The British government announced Monday that all adults and children will be able to have routine coronavirus tests twice a week as a way to stamp out new outbreaks. The tests are being introduced as Johnson announces the next steps in the country’s road map out of its three-month lockdown.
Britain has recorded almost 127,000 coronavirus deaths, the highest toll in Europe. But both infections and deaths have fallen sharply during the lockdown and since the start of a vaccination campaign that so far has given a first dose to more than 31 million people, or 6 in 10 adults.
Authorities in Ukraine’s capital, Kyiv, introduced tighter lockdown restrictions following a recent spike in virus cases. All schools in the city of 3 million people will be closed for the next two weeks, and only people with special passes will be allowed on public transport.

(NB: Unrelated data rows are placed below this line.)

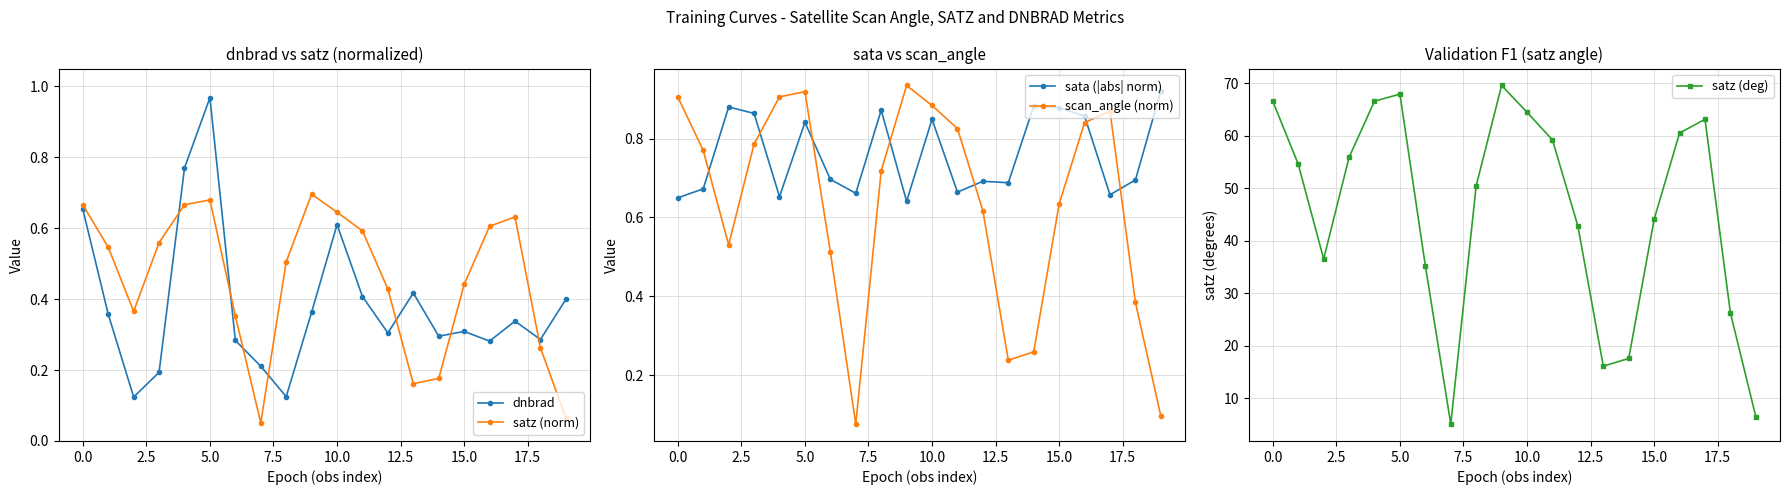

What is the label of the 14th point from the left?

13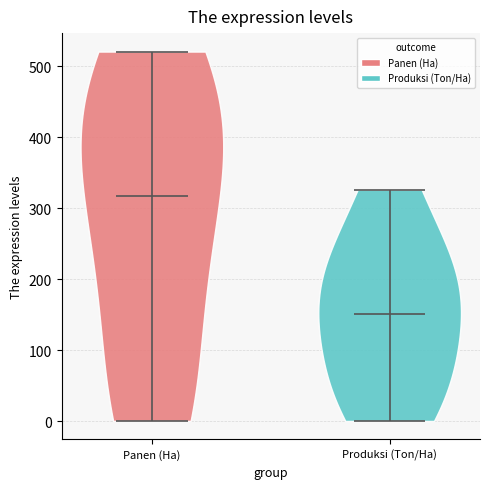

Which violin has the highest median line?

Panen (Ha)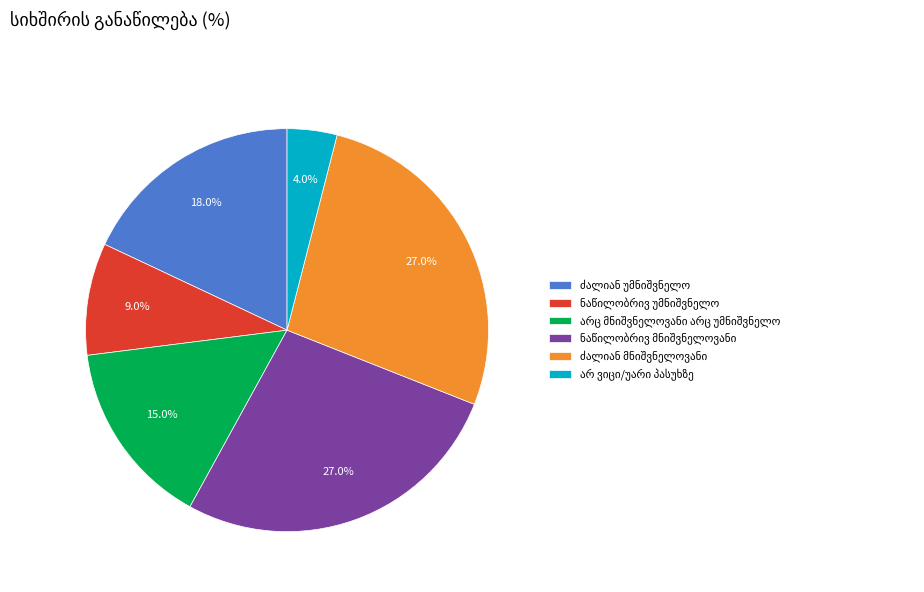

How many slices are in this pie chart?

6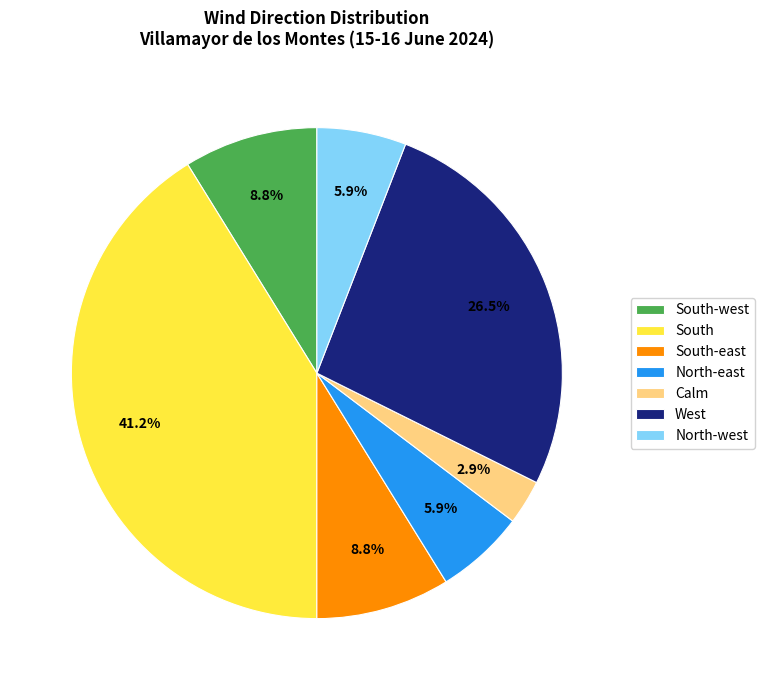

To the nearest percent, what is the average slice percentage?

14%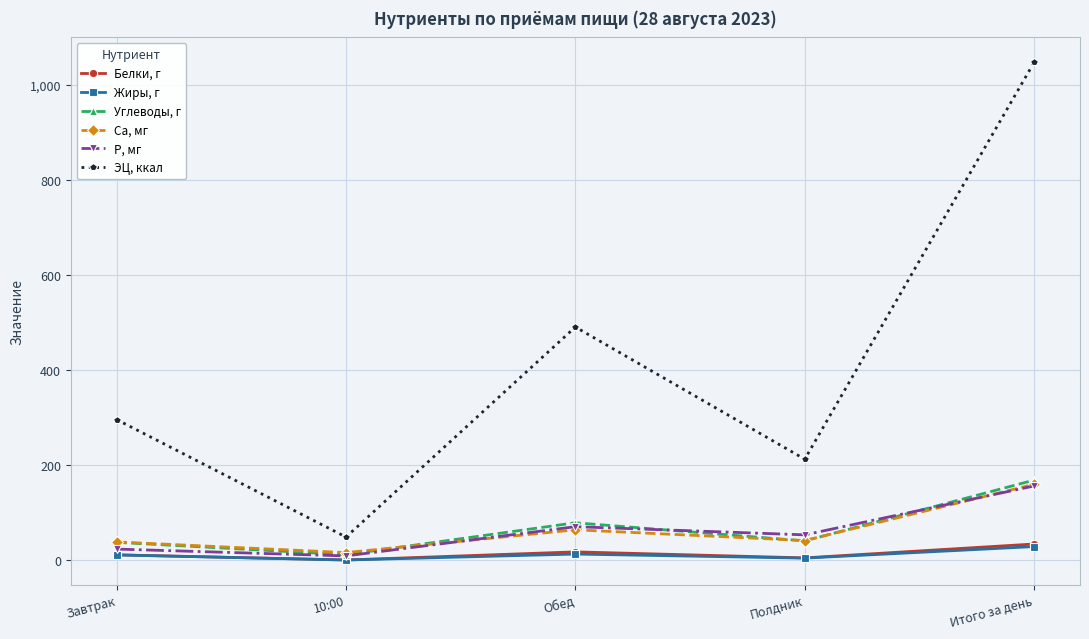

What is the total value across all series at Полдник?

356.9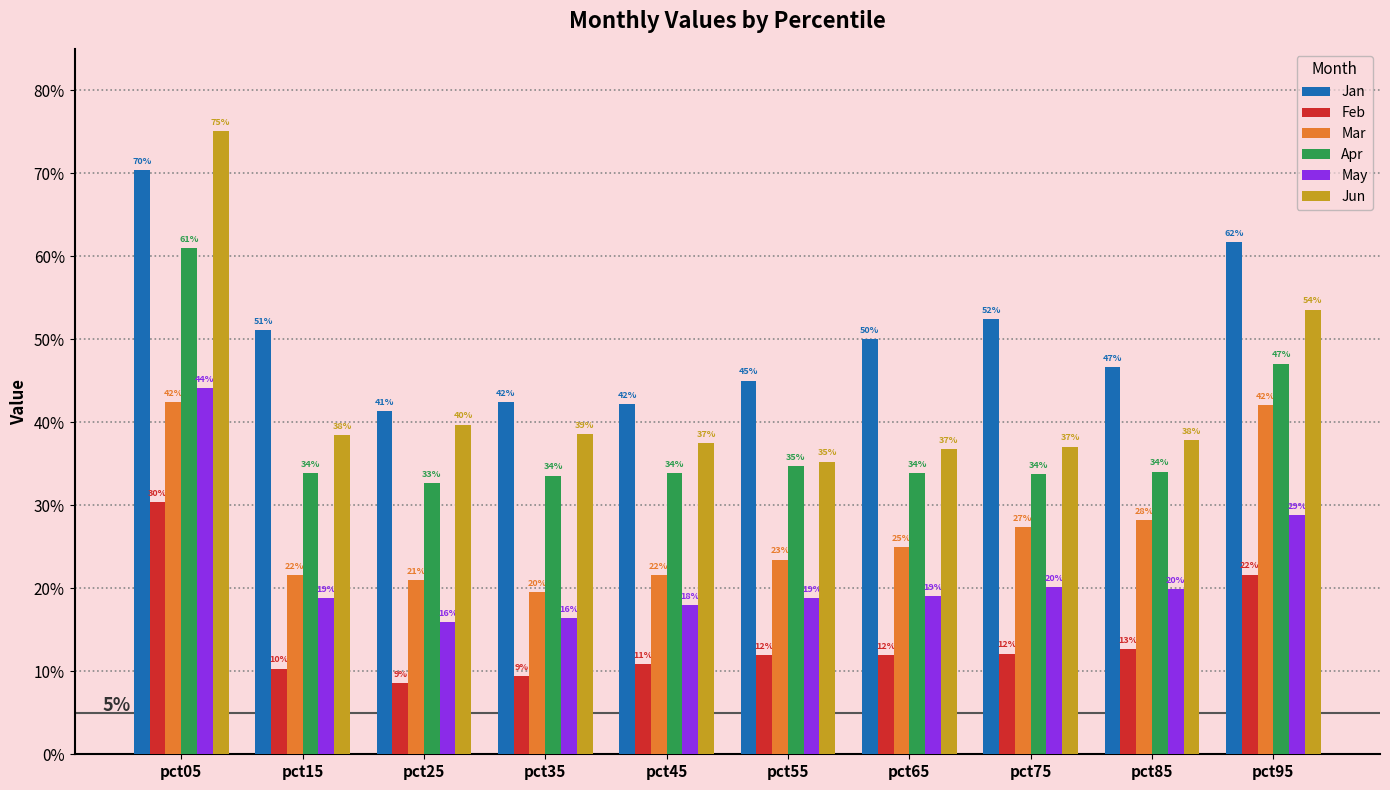

What are all the series names shown in the legend?

Jan, Feb, Mar, Apr, May, Jun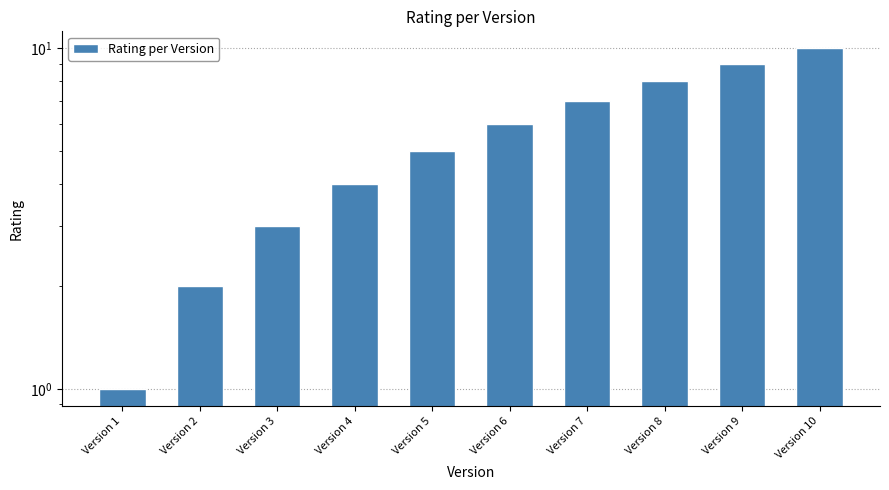

Reading right to left, what are all the values shown in this chart?

Version 10=10	Version 9=9	Version 8=8	Version 7=7	Version 6=6	Version 5=5	Version 4=4	Version 3=3	Version 2=2	Version 1=1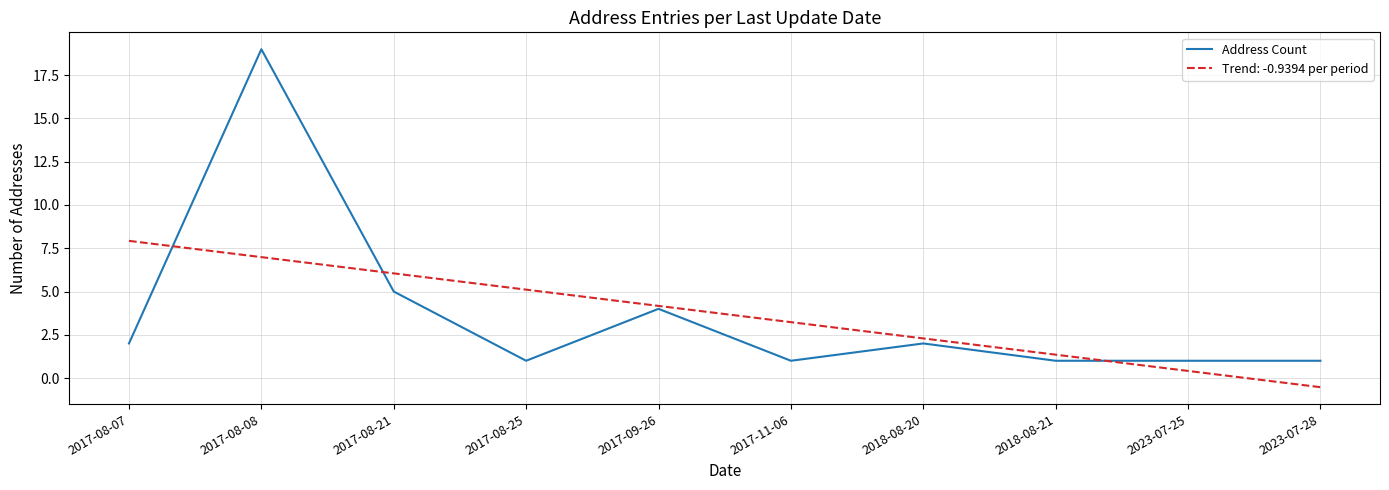

Rank the series at 2017-08-07 from highest to lowest value.

Trend: -0.9394 per period, Address Count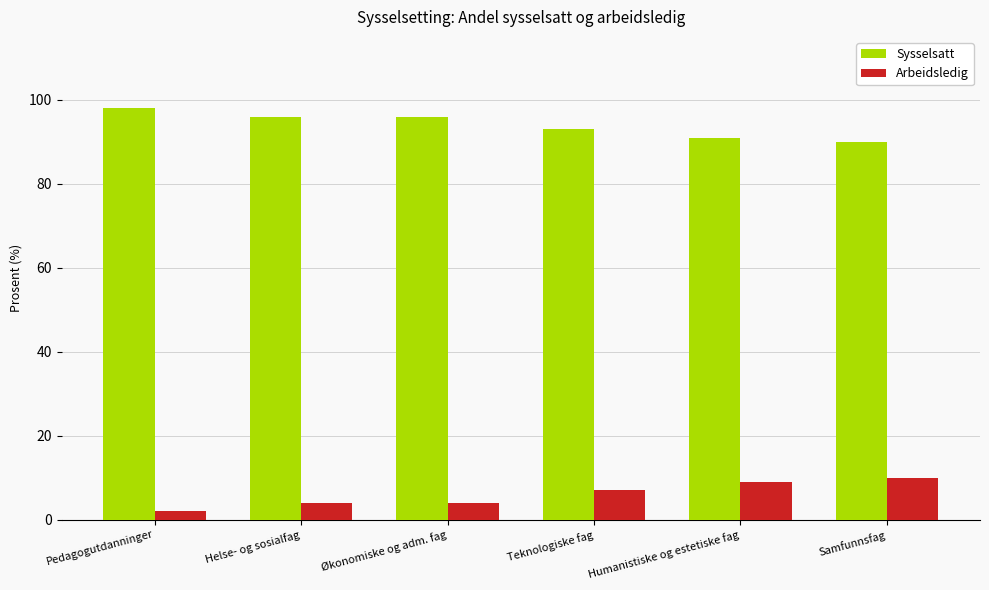

Does the chart contain stacked bars?

No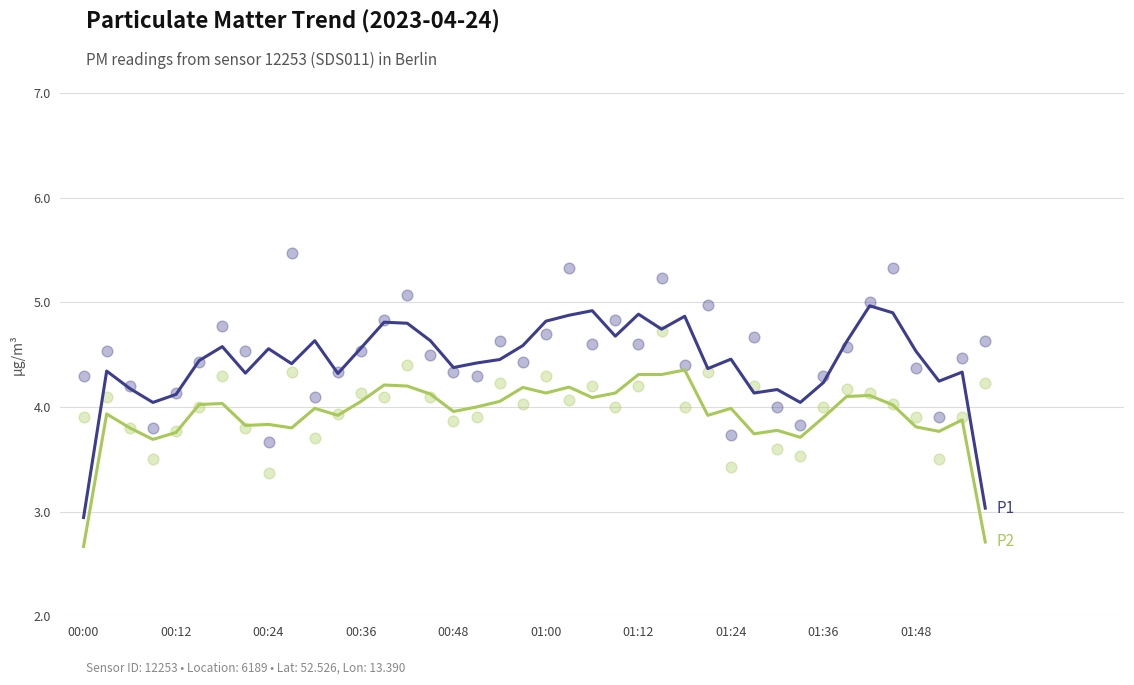

Is the value of P1 at 00:36 greater than the value of P2 at 30?

Yes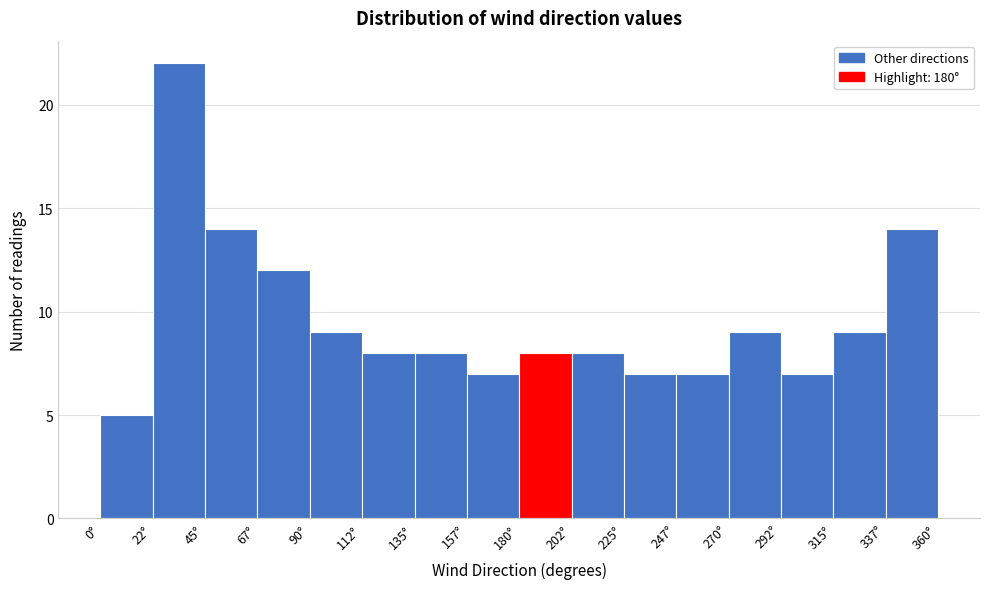

Reading left to right, transcribe this chart: for each bar, give the range it covers on the x-axis and its height. Neither the bar edges nor the heights are printed on the chart, so give them approximately, as read against the axes.

0.0 to 22.5: 5
22.5 to 45.0: 22
45.0 to 67.5: 14
67.5 to 90.0: 12
90.0 to 112.5: 9
112.5 to 135.0: 8
135.0 to 157.5: 8
157.5 to 180.0: 7
180.0 to 202.5: 8
202.5 to 225.0: 8
225.0 to 247.5: 7
247.5 to 270.0: 7
270.0 to 292.5: 9
292.5 to 315.0: 7
315.0 to 337.5: 9
337.5 to 360.0: 14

“The hospitals are almost full. The situation is difficult,” Kyiv Mayor Vitali Klitschko said.
Elsewhere, North Macedonia has delayed mass immunization amid vaccine shortages as its hospitals fill up following record new COVID-19 infections and deaths last week.
In Greece, which is struggling to emerge from a deep recession, most retail stores were allowed to reopen Monday despite an ongoing surge in COVID-19 infections. Lockdown measures have been in force since early November, although shops opened briefly around the Christmas season. The prolonged closures piled pressure on the economy.
Serbia also has eased measures against the coronavirus despite high numbers of infections and a slowdown in vaccinations. The government on Monday allowed bars and restaurants to serve guests outside at reduced capacity and with respect of social distancing rules.
In the U.S., a top public health official said young people are driving the latest uptick in COVID-19 cases, as the increasing rate of vaccination in older Americans prevents the most serious cases among seniors.
Dr. Rochelle Walensky, the director of the Centers for Disease Control and Prevention, cited the increasing spread of variants as well as a rise in youth sports and extracurricular activities as factors contributing to the steady increase in cases over the last four weeks.
But Walensky pointed to positive developments among seniors, who are the most vulnerable age group. Senior virus deaths have fallen to their lowest level since the early fall. More than 75 percent of those age 65 or older nationally have received at least one dose of a COVID-19 vaccine, and nearly 55 percent are fully vaccinated.
“What we’re seeing is both a decrease in emergency department visits as well as hospitalizations associated with that demographic,” she said Monday.
More than 23 percent of all adults in the U.S. are fully vaccinated, according to the CDC.
Many states are making vaccines available to younger demographics. Starting Monday, any adult in Florida is eligible to receive the vaccine. In addition, the state announced that 16- and 17-year-olds also could get the vaccine with parental permission.